◆ Source extract:
Why Canada is at risk of a BP-style deepwater drilling oil disaster

Robert McCandless

The Q4000 burns off oil and gas in a huge flare at the BP Deepwater Horizon blowout site in the Gulf of Mexico July 10, 2010. BP is changing the device capturing oil from the leaking well and plans to have a new, more efficient device in place in seven days, though in the meantime oil is gushing unchecked from the well. UPI/A.J. Sisco. Photo via Newscom

Public anxiety about allowing offshore drilling has been around for a long time, rising to panic levels during accidents and spills, and for good reason. The continuing environmental disaster off the Gulf coast was the result of poor regulation and should prompt Canadians to question our own regulatory regime for offshore exploration. More specifically, we need to address our inability to manage risks that accompany technological advances and ensure that knowledge about our country’s resource potential is used in the public interest.

◆ Data for review:
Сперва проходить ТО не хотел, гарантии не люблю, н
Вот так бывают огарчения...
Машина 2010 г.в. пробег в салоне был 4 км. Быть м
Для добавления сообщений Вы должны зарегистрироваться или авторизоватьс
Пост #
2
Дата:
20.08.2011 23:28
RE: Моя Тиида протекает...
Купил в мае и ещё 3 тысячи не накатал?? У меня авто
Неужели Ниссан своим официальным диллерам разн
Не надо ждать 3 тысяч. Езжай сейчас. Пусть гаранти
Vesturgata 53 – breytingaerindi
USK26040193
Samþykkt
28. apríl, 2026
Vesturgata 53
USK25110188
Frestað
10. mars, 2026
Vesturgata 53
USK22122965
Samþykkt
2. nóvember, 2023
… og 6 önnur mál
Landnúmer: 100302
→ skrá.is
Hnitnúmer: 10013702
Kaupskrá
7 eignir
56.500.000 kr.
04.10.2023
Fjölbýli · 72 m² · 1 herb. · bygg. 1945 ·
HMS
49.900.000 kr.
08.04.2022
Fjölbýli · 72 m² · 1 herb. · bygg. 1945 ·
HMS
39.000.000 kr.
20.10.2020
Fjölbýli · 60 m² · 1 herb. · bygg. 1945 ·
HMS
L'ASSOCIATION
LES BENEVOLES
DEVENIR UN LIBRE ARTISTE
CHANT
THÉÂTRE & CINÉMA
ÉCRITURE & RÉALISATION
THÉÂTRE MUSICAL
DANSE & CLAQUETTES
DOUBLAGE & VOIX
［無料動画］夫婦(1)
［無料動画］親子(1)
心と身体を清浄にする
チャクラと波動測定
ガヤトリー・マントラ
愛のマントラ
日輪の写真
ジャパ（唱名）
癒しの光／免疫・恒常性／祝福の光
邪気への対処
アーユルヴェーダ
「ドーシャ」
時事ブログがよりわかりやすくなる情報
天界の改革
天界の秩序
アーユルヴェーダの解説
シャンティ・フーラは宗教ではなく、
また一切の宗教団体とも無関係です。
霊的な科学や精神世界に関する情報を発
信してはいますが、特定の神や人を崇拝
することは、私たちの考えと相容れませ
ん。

◆ Instructions to follow: Update the offshore drilling article, beginning at the words "Public anxiety about" and stopping after "the public interest.", so that "oversight framework" stands in place of "regulatory regime".

◆ Solution for this exercise:
Public anxiety about allowing offshore drilling has been around for a long time, rising to panic levels during accidents and spills, and for good reason. The continuing environmental disaster off the Gulf coast was the result of poor regulation and should prompt Canadians to question our own oversight framework for offshore exploration. More specifically, we need to address our inability to manage risks that accompany technological advances and ensure that knowledge about our country’s resource potential is used in the public interest.